**EXERCISE DIRECTIONS:** Nothing belongs in the answer except the lines of the material that include "CrtYd".

**STUDY MATERIAL:**
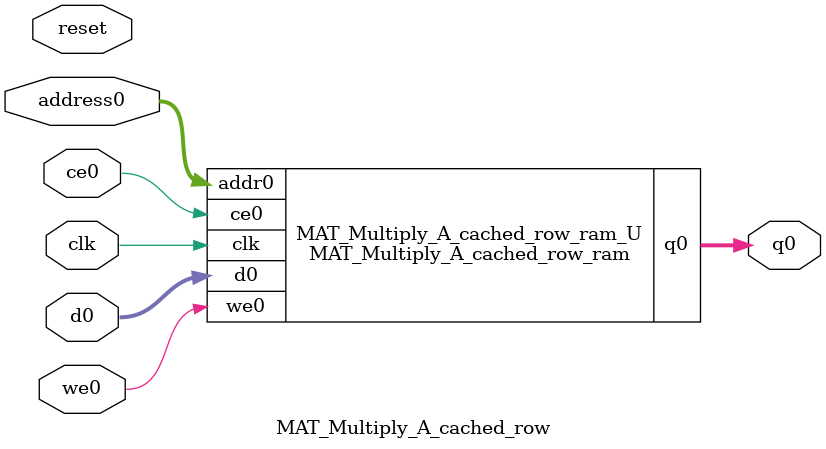
<source format=v>

`timescale 1 ns / 1 ps
module MAT_Multiply_A_cached_row_ram (addr0, ce0, d0, we0, q0,  clk);

parameter DWIDTH = 32;
parameter AWIDTH = 7;
parameter MEM_SIZE = 100;

input[AWIDTH-1:0] addr0;
input ce0;
input[DWIDTH-1:0] d0;
input we0;
output reg[DWIDTH-1:0] q0;
input clk;

(* ram_style = "block" *)reg [DWIDTH-1:0] ram[MEM_SIZE-1:0];




always @(posedge clk)  
begin 
    if (ce0) 
    begin
        if (we0) 
        begin 
            ram[addr0] <= d0; 
            q0 <= d0;
        end 
        else 
            q0 <= ram[addr0];
    end
end


endmodule


`timescale 1 ns / 1 ps
module MAT_Multiply_A_cached_row(
    reset,
    clk,
    address0,
    ce0,
    we0,
    d0,
    q0);

parameter DataWidth = 32'd32;
parameter AddressRange = 32'd100;
parameter AddressWidth = 32'd7;
input reset;
input clk;
input[AddressWidth - 1:0] address0;
input ce0;
input we0;
input[DataWidth - 1:0] d0;
output[DataWidth - 1:0] q0;



MAT_Multiply_A_cached_row_ram MAT_Multiply_A_cached_row_ram_U(
    .clk( clk ),
    .addr0( address0 ),
    .ce0( ce0 ),
    .d0( d0 ),
    .we0( we0 ),
    .q0( q0 ));

endmodule


</source>
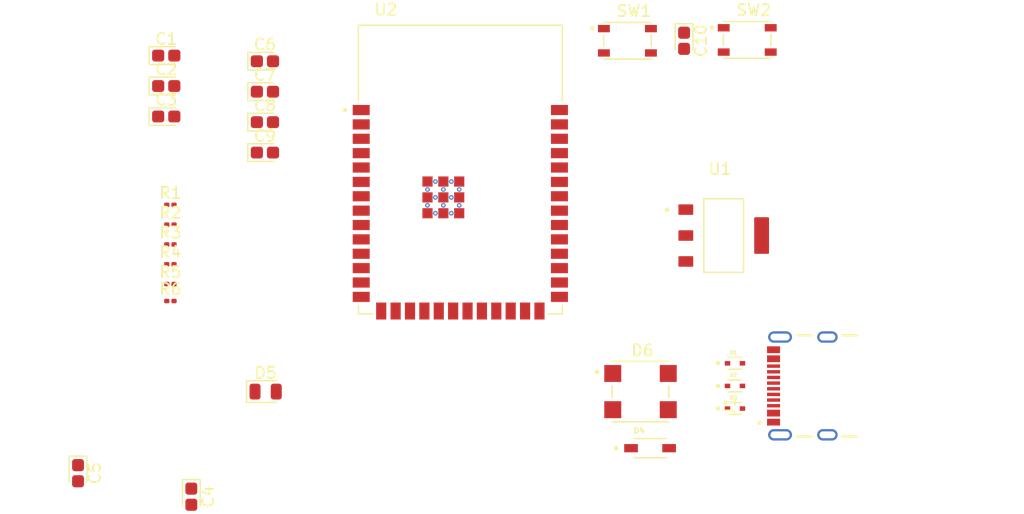
<source format=kicad_pcb>
(kicad_pcb
	(version 20240108)
	(generator "pcbnew")
	(generator_version "8.0")
	(general
		(thickness 1.6)
		(legacy_teardrops no)
	)
	(paper "A4")
	(layers
		(0 "F.Cu" signal)
		(31 "B.Cu" signal)
		(32 "B.Adhes" user "B.Adhesive")
		(33 "F.Adhes" user "F.Adhesive")
		(34 "B.Paste" user)
		(35 "F.Paste" user)
		(36 "B.SilkS" user "B.Silkscreen")
		(37 "F.SilkS" user "F.Silkscreen")
		(38 "B.Mask" user)
		(39 "F.Mask" user)
		(40 "Dwgs.User" user "User.Drawings")
		(41 "Cmts.User" user "User.Comments")
		(42 "Eco1.User" user "User.Eco1")
		(43 "Eco2.User" user "User.Eco2")
		(44 "Edge.Cuts" user)
		(45 "Margin" user)
		(46 "B.CrtYd" user "B.Courtyard")
		(47 "F.CrtYd" user "F.Courtyard")
		(48 "B.Fab" user)
		(49 "F.Fab" user)
		(50 "User.1" user)
		(51 "User.2" user)
		(52 "User.3" user)
		(53 "User.4" user)
		(54 "User.5" user)
		(55 "User.6" user)
		(56 "User.7" user)
		(57 "User.8" user)
		(58 "User.9" user)
	)
	(setup
		(pad_to_mask_clearance 0)
		(allow_soldermask_bridges_in_footprints no)
		(pcbplotparams
			(layerselection 0x00010fc_ffffffff)
			(plot_on_all_layers_selection 0x0000000_00000000)
			(disableapertmacros no)
			(usegerberextensions no)
			(usegerberattributes yes)
			(usegerberadvancedattributes yes)
			(creategerberjobfile yes)
			(dashed_line_dash_ratio 12.000000)
			(dashed_line_gap_ratio 3.000000)
			(svgprecision 4)
			(plotframeref no)
			(viasonmask no)
			(mode 1)
			(useauxorigin no)
			(hpglpennumber 1)
			(hpglpenspeed 20)
			(hpglpendiameter 15.000000)
			(pdf_front_fp_property_popups yes)
			(pdf_back_fp_property_popups yes)
			(dxfpolygonmode yes)
			(dxfimperialunits yes)
			(dxfusepcbnewfont yes)
			(psnegative no)
			(psa4output no)
			(plotreference yes)
			(plotvalue yes)
			(plotfptext yes)
			(plotinvisibletext no)
			(sketchpadsonfab no)
			(subtractmaskfromsilk no)
			(outputformat 1)
			(mirror no)
			(drillshape 1)
			(scaleselection 1)
			(outputdirectory "")
		)
	)
	(net 0 "")
	(net 1 "VCC_5V")
	(net 2 "GND")
	(net 3 "ESP_3V3")
	(net 4 "CHIP_PU")
	(net 5 "Net-(C9-Pad1)")
	(net 6 "Net-(D1-Pad1)")
	(net 7 "D-")
	(net 8 "D+")
	(net 9 "Net-(D5-A)")
	(net 10 "unconnected-(D6-DOUT-Pad2)")
	(net 11 "RGB")
	(net 12 "unconnected-(J1-SBU1-PadA8)")
	(net 13 "Net-(J1-CC2)")
	(net 14 "unconnected-(J1-SBU2-PadB8)")
	(net 15 "Net-(J1-CC1)")
	(net 16 "unconnected-(SW1-Pad4)")
	(net 17 "unconnected-(SW1-Pad1)")
	(net 18 "unconnected-(SW2-Pad4)")
	(net 19 "unconnected-(SW2-Pad1)")
	(net 20 "DC")
	(net 21 "RST")
	(net 22 "unconnected-(U2-IO35-Pad28)")
	(net 23 "unconnected-(U2-IO48-Pad25)")
	(net 24 "unconnected-(U2-IO39-Pad32)")
	(net 25 "CS")
	(net 26 "unconnected-(U2-IO14-Pad22)")
	(net 27 "unconnected-(U2-IO3-Pad15)")
	(net 28 "unconnected-(U2-IO6-Pad6)")
	(net 29 "unconnected-(U2-IO45-Pad26)")
	(net 30 "unconnected-(U2-TXD0-Pad37)")
	(net 31 "unconnected-(U2-IO47-Pad24)")
	(net 32 "unconnected-(U2-IO37-Pad30)")
	(net 33 "unconnected-(U2-IO2-Pad38)")
	(net 34 "CLK")
	(net 35 "unconnected-(U2-IO41-Pad34)")
	(net 36 "unconnected-(U2-IO16-Pad9)")
	(net 37 "unconnected-(U2-IO7-Pad7)")
	(net 38 "unconnected-(U2-IO4-Pad4)")
	(net 39 "BL")
	(net 40 "GPI00")
	(net 41 "unconnected-(U2-IO1-Pad39)")
	(net 42 "DIN")
	(net 43 "unconnected-(U2-RXD0-Pad36)")
	(net 44 "unconnected-(U2-IO40-Pad33)")
	(net 45 "unconnected-(U2-IO42-Pad35)")
	(net 46 "unconnected-(U2-IO36-Pad29)")
	(net 47 "unconnected-(U2-IO15-Pad8)")
	(net 48 "unconnected-(U2-IO46-Pad16)")
	(net 49 "unconnected-(U2-IO21-Pad23)")
	(net 50 "unconnected-(U2-IO38-Pad31)")
	(net 51 "unconnected-(U2-IO17-Pad10)")
	(net 52 "unconnected-(U2-IO5-Pad5)")
	(net 53 "unconnected-(U2-IO18-Pad11)")
	(footprint "Capacitor_Tantalum_SMD:CP_EIA-1608-08_AVX-J" (layer "F.Cu") (at 119.2875 78))
	(footprint "Resistor_SMD:R_0201_0603Metric" (layer "F.Cu") (at 119.655 92))
	(footprint "PTS810_SJM_250_SMTR_LFS-footprint:SW_PTS810_SJM_250_SMTR_LFS" (layer "F.Cu") (at 170.575 73.925))
	(footprint "Diode_SMD:D_0805_2012Metric" (layer "F.Cu") (at 128.0625 105))
	(footprint "Capacitor_Tantalum_SMD:CP_EIA-1608-08_AVX-J" (layer "F.Cu") (at 121.5 114.2875 -90))
	(footprint "Resistor_SMD:R_0201_0603Metric" (layer "F.Cu") (at 119.655 88.5))
	(footprint "Capacitor_Tantalum_SMD:CP_EIA-1608-08_AVX-J" (layer "F.Cu") (at 111.5 112.2125 -90))
	(footprint "LESD5D5.0CT1G-footprint:TVS_LESD5D5.0CT1G" (layer "F.Cu") (at 169.495 102.5))
	(footprint "Resistor_SMD:R_0201_0603Metric" (layer "F.Cu") (at 119.655 97))
	(footprint "LESD5D5.0CT1G-footprint:TVS_LESD5D5.0CT1G" (layer "F.Cu") (at 169.495 106.5))
	(footprint "AMS1117-3.3-footprint:SOT229P700X180-4N" (layer "F.Cu") (at 168.5 91.21))
	(footprint "1N5819HW-7-F-footprint:SOD3715X145N" (layer "F.Cu") (at 162 110))
	(footprint "LESD5D5.0CT1G-footprint:TVS_LESD5D5.0CT1G" (layer "F.Cu") (at 169.495 104.5))
	(footprint "ESP32-S3-WROOM-1-N16R2-footprint:XCVR_ESP32-S3-WROOM-1-N16R2" (layer "F.Cu") (at 145.25 85.38))
	(footprint "Resistor_SMD:R_0201_0603Metric" (layer "F.Cu") (at 119.655 95.5))
	(footprint "Capacitor_Tantalum_SMD:CP_EIA-1608-08_AVX-J" (layer "F.Cu") (at 119.2875 80.69))
	(footprint "Resistor_SMD:R_0201_0603Metric" (layer "F.Cu") (at 119.655 93.75))
	(footprint "Capacitor_Tantalum_SMD:CP_EIA-1608-08_AVX-J" (layer "F.Cu") (at 128 78.5))
	(footprint "Capacitor_Tantalum_SMD:CP_EIA-1608-08_AVX-J" (layer "F.Cu") (at 119.2875 75.31))
	(footprint "Resistor_SMD:R_0201_0603Metric" (layer "F.Cu") (at 119.655 90.25))
	(footprint "Capacitor_Tantalum_SMD:CP_EIA-1608-08_AVX-J" (layer "F.Cu") (at 165 74 -90))
	(footprint "Capacitor_Tantalum_SMD:CP_EIA-1608-08_AVX-J" (layer "F.Cu") (at 128 81.19))
	(footprint "SK6812-footprint:LED_SK6812" (layer "F.Cu") (at 161.155 105))
	(footprint "PTS810_SJM_250_SMTR_LFS-footprint:SW_PTS810_SJM_250_SMTR_LFS" (layer "F.Cu") (at 160 74))
	(footprint "USB4105-GF-A-footprint:GCT_USB4105-GF-A" (layer "F.Cu") (at 177.655 104.5 90))
	(footprint "Capacitor_Tantalum_SMD:CP_EIA-1608-08_AVX-J" (layer "F.Cu") (at 128 75.81))
	(footprint "Capacitor_Tantalum_SMD:CP_EIA-1608-08_AVX-J" (layer "F.Cu") (at 128 83.88))
)

</source>
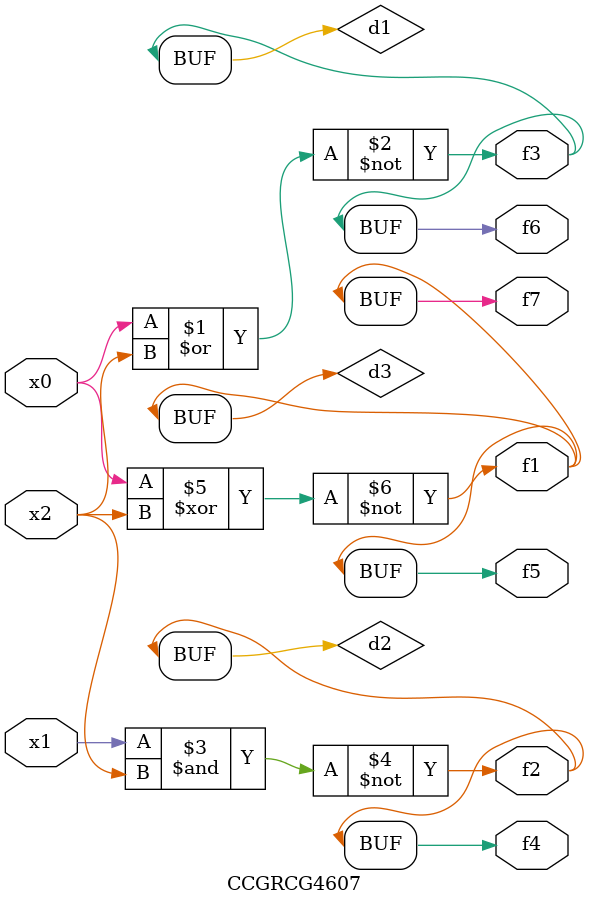
<source format=v>
module CCGRCG4607(
	input x0, x1, x2,
	output f1, f2, f3, f4, f5, f6, f7
);

	wire d1, d2, d3;

	nor (d1, x0, x2);
	nand (d2, x1, x2);
	xnor (d3, x0, x2);
	assign f1 = d3;
	assign f2 = d2;
	assign f3 = d1;
	assign f4 = d2;
	assign f5 = d3;
	assign f6 = d1;
	assign f7 = d3;
endmodule

</source>
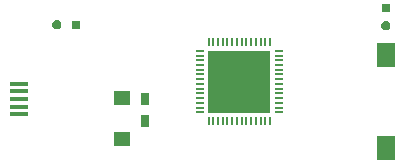
<source format=gtp>
G04*
G04 #@! TF.GenerationSoftware,Altium Limited,Altium Designer,21.6.1 (37)*
G04*
G04 Layer_Color=8421504*
%FSLAX25Y25*%
%MOIN*%
G70*
G04*
G04 #@! TF.SameCoordinates,071825C8-D767-4C1D-B5F0-F0FA3D86134F*
G04*
G04*
G04 #@! TF.FilePolarity,Positive*
G04*
G01*
G75*
%ADD16R,0.03000X0.03000*%
%ADD17P,0.03247X8X292.5*%
%ADD18R,0.05906X0.07874*%
%ADD19P,0.03247X8X202.5*%
%ADD20R,0.03000X0.03000*%
%ADD21R,0.06299X0.01378*%
%ADD22O,0.00787X0.02756*%
%ADD23O,0.02756X0.00787*%
%ADD24R,0.21063X0.21063*%
%ADD25R,0.03000X0.04000*%
%ADD26R,0.05512X0.04724*%
D16*
X618500Y371000D02*
D03*
D17*
Y364882D02*
D03*
D18*
Y355500D02*
D03*
X618579Y324269D02*
D03*
D19*
X508882Y365500D02*
D03*
D20*
X515000D02*
D03*
D21*
X496117Y338169D02*
D03*
Y335610D02*
D03*
Y345847D02*
D03*
Y340728D02*
D03*
Y343287D02*
D03*
D22*
X559264Y359689D02*
D03*
X560839D02*
D03*
X562413D02*
D03*
X563988D02*
D03*
X565563D02*
D03*
X567138D02*
D03*
X568713D02*
D03*
X570287D02*
D03*
X571862D02*
D03*
X573437D02*
D03*
X575012D02*
D03*
X576587D02*
D03*
X578161D02*
D03*
X579736D02*
D03*
Y333311D02*
D03*
X578161D02*
D03*
X576587D02*
D03*
X575012D02*
D03*
X573437D02*
D03*
X571862D02*
D03*
X570287D02*
D03*
X568713D02*
D03*
X567138D02*
D03*
X565563D02*
D03*
X563988D02*
D03*
X562413D02*
D03*
X560839D02*
D03*
X559264D02*
D03*
D23*
X582689Y356736D02*
D03*
Y355161D02*
D03*
Y353587D02*
D03*
Y352012D02*
D03*
Y350437D02*
D03*
Y348862D02*
D03*
Y347287D02*
D03*
Y345713D02*
D03*
Y344138D02*
D03*
Y342563D02*
D03*
Y340988D02*
D03*
Y339413D02*
D03*
Y337839D02*
D03*
Y336264D02*
D03*
X556311D02*
D03*
Y337839D02*
D03*
Y339413D02*
D03*
Y340988D02*
D03*
Y342563D02*
D03*
Y344138D02*
D03*
Y345713D02*
D03*
Y347287D02*
D03*
Y348862D02*
D03*
Y350437D02*
D03*
Y352012D02*
D03*
Y353587D02*
D03*
Y355161D02*
D03*
Y356736D02*
D03*
D24*
X569500Y346500D02*
D03*
D25*
X538000Y340800D02*
D03*
Y333500D02*
D03*
D26*
X530500Y327500D02*
D03*
Y340886D02*
D03*
M02*

</source>
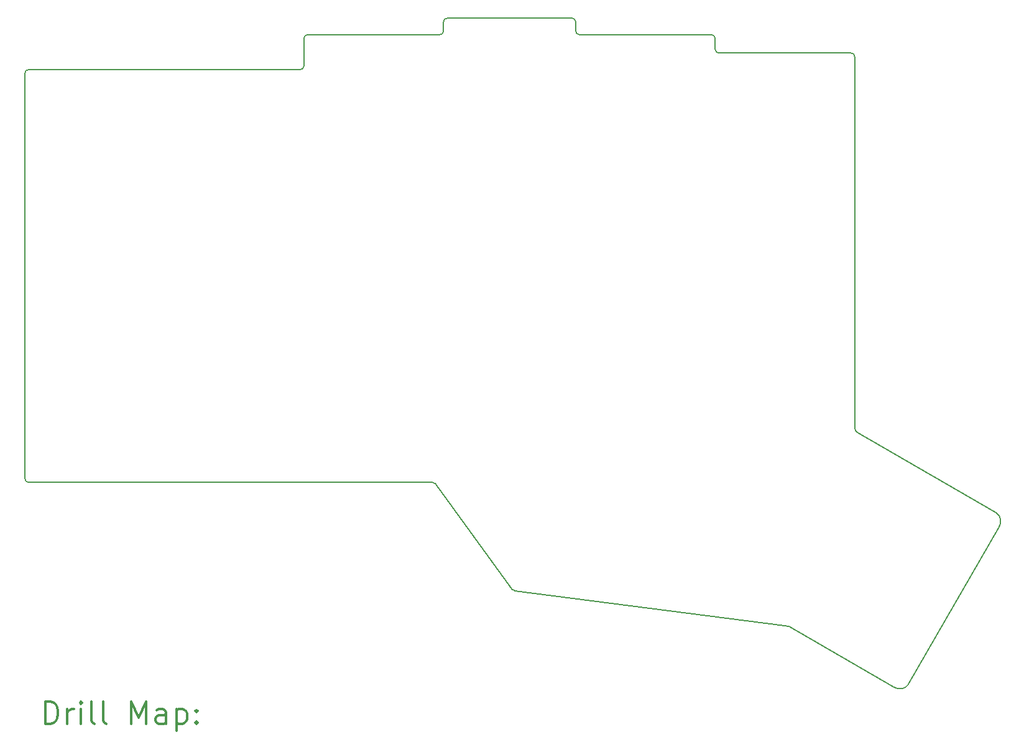
<source format=gbr>
%FSLAX45Y45*%
G04 Gerber Fmt 4.5, Leading zero omitted, Abs format (unit mm)*
G04 Created by KiCad (PCBNEW 5.1.5+dfsg1-2~bpo10+1) date 2020-11-03 09:19:00*
%MOMM*%
%LPD*%
G04 APERTURE LIST*
%TA.AperFunction,Profile*%
%ADD10C,0.150000*%
%TD*%
%ADD11C,0.200000*%
%ADD12C,0.300000*%
G04 APERTURE END LIST*
D10*
X17435000Y-11747500D02*
G75*
G02X17399728Y-11681019I49728J68981D01*
G01*
X19327051Y-12839699D02*
G75*
G02X19365000Y-13032500I-77051J-115301D01*
G01*
X19327051Y-12839699D02*
X17435000Y-11747500D01*
X18129726Y-15178146D02*
G75*
G02X17936925Y-15216096I-115301J77051D01*
G01*
X16442056Y-14377034D02*
G75*
G02X16507500Y-14390000I-33315J-339810D01*
G01*
X18129726Y-15178146D02*
X19365000Y-13032500D01*
X16507500Y-14390000D02*
X17936925Y-15216096D01*
X12775000Y-13900000D02*
X16442056Y-14377034D01*
X12739645Y-13885355D02*
G75*
G03X12775000Y-13900000I35355J35355D01*
G01*
X11685355Y-12439645D02*
X12739645Y-13885355D01*
X17400000Y-6625000D02*
X17399728Y-11681019D01*
X17400000Y-6625000D02*
G75*
G03X17350000Y-6575000I-50000J0D01*
G01*
X11685355Y-12439645D02*
G75*
G03X11650000Y-12425000I-35355J-35355D01*
G01*
X6100000Y-12375000D02*
G75*
G03X6150000Y-12425000I50000J0D01*
G01*
X6150000Y-6800000D02*
G75*
G03X6100000Y-6850000I0J-50000D01*
G01*
X9850000Y-6800000D02*
G75*
G03X9900000Y-6750000I0J50000D01*
G01*
X9950000Y-6325000D02*
G75*
G03X9900000Y-6375000I0J-50000D01*
G01*
X11750000Y-6325000D02*
G75*
G03X11800000Y-6275000I0J50000D01*
G01*
X11850000Y-6100000D02*
G75*
G03X11800000Y-6150000I0J-50000D01*
G01*
X13600000Y-6150000D02*
G75*
G03X13550000Y-6100000I-50000J0D01*
G01*
X13600000Y-6275000D02*
G75*
G03X13650000Y-6325000I50000J0D01*
G01*
X15500000Y-6375000D02*
G75*
G03X15450000Y-6325000I-50000J0D01*
G01*
X15500000Y-6525000D02*
G75*
G03X15550000Y-6575000I50000J0D01*
G01*
X11650000Y-12425000D02*
X6150000Y-12425000D01*
X6100000Y-6850000D02*
X6100000Y-12375000D01*
X9850000Y-6800000D02*
X6150000Y-6800000D01*
X9900000Y-6375000D02*
X9900000Y-6750000D01*
X11750000Y-6325000D02*
X9950000Y-6325000D01*
X11800000Y-6150000D02*
X11800000Y-6275000D01*
X13550000Y-6100000D02*
X11850000Y-6100000D01*
X13600000Y-6275000D02*
X13600000Y-6150000D01*
X15450000Y-6325000D02*
X13650000Y-6325000D01*
X15500000Y-6525000D02*
X15500000Y-6375000D01*
X17350000Y-6575000D02*
X15550000Y-6575000D01*
D11*
D12*
X6378928Y-15712987D02*
X6378928Y-15412987D01*
X6450357Y-15412987D01*
X6493214Y-15427272D01*
X6521786Y-15455844D01*
X6536071Y-15484415D01*
X6550357Y-15541558D01*
X6550357Y-15584415D01*
X6536071Y-15641558D01*
X6521786Y-15670129D01*
X6493214Y-15698701D01*
X6450357Y-15712987D01*
X6378928Y-15712987D01*
X6678928Y-15712987D02*
X6678928Y-15512987D01*
X6678928Y-15570129D02*
X6693214Y-15541558D01*
X6707500Y-15527272D01*
X6736071Y-15512987D01*
X6764643Y-15512987D01*
X6864643Y-15712987D02*
X6864643Y-15512987D01*
X6864643Y-15412987D02*
X6850357Y-15427272D01*
X6864643Y-15441558D01*
X6878928Y-15427272D01*
X6864643Y-15412987D01*
X6864643Y-15441558D01*
X7050357Y-15712987D02*
X7021786Y-15698701D01*
X7007500Y-15670129D01*
X7007500Y-15412987D01*
X7207500Y-15712987D02*
X7178928Y-15698701D01*
X7164643Y-15670129D01*
X7164643Y-15412987D01*
X7550357Y-15712987D02*
X7550357Y-15412987D01*
X7650357Y-15627272D01*
X7750357Y-15412987D01*
X7750357Y-15712987D01*
X8021786Y-15712987D02*
X8021786Y-15555844D01*
X8007500Y-15527272D01*
X7978928Y-15512987D01*
X7921786Y-15512987D01*
X7893214Y-15527272D01*
X8021786Y-15698701D02*
X7993214Y-15712987D01*
X7921786Y-15712987D01*
X7893214Y-15698701D01*
X7878928Y-15670129D01*
X7878928Y-15641558D01*
X7893214Y-15612987D01*
X7921786Y-15598701D01*
X7993214Y-15598701D01*
X8021786Y-15584415D01*
X8164643Y-15512987D02*
X8164643Y-15812987D01*
X8164643Y-15527272D02*
X8193214Y-15512987D01*
X8250357Y-15512987D01*
X8278928Y-15527272D01*
X8293214Y-15541558D01*
X8307500Y-15570129D01*
X8307500Y-15655844D01*
X8293214Y-15684415D01*
X8278928Y-15698701D01*
X8250357Y-15712987D01*
X8193214Y-15712987D01*
X8164643Y-15698701D01*
X8436071Y-15684415D02*
X8450357Y-15698701D01*
X8436071Y-15712987D01*
X8421786Y-15698701D01*
X8436071Y-15684415D01*
X8436071Y-15712987D01*
X8436071Y-15527272D02*
X8450357Y-15541558D01*
X8436071Y-15555844D01*
X8421786Y-15541558D01*
X8436071Y-15527272D01*
X8436071Y-15555844D01*
M02*

</source>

**ANSWER SECTION:**
		(46 "B.CrtYd" user "B.Courtyard")
		(47 "F.CrtYd" user "F.Courtyard")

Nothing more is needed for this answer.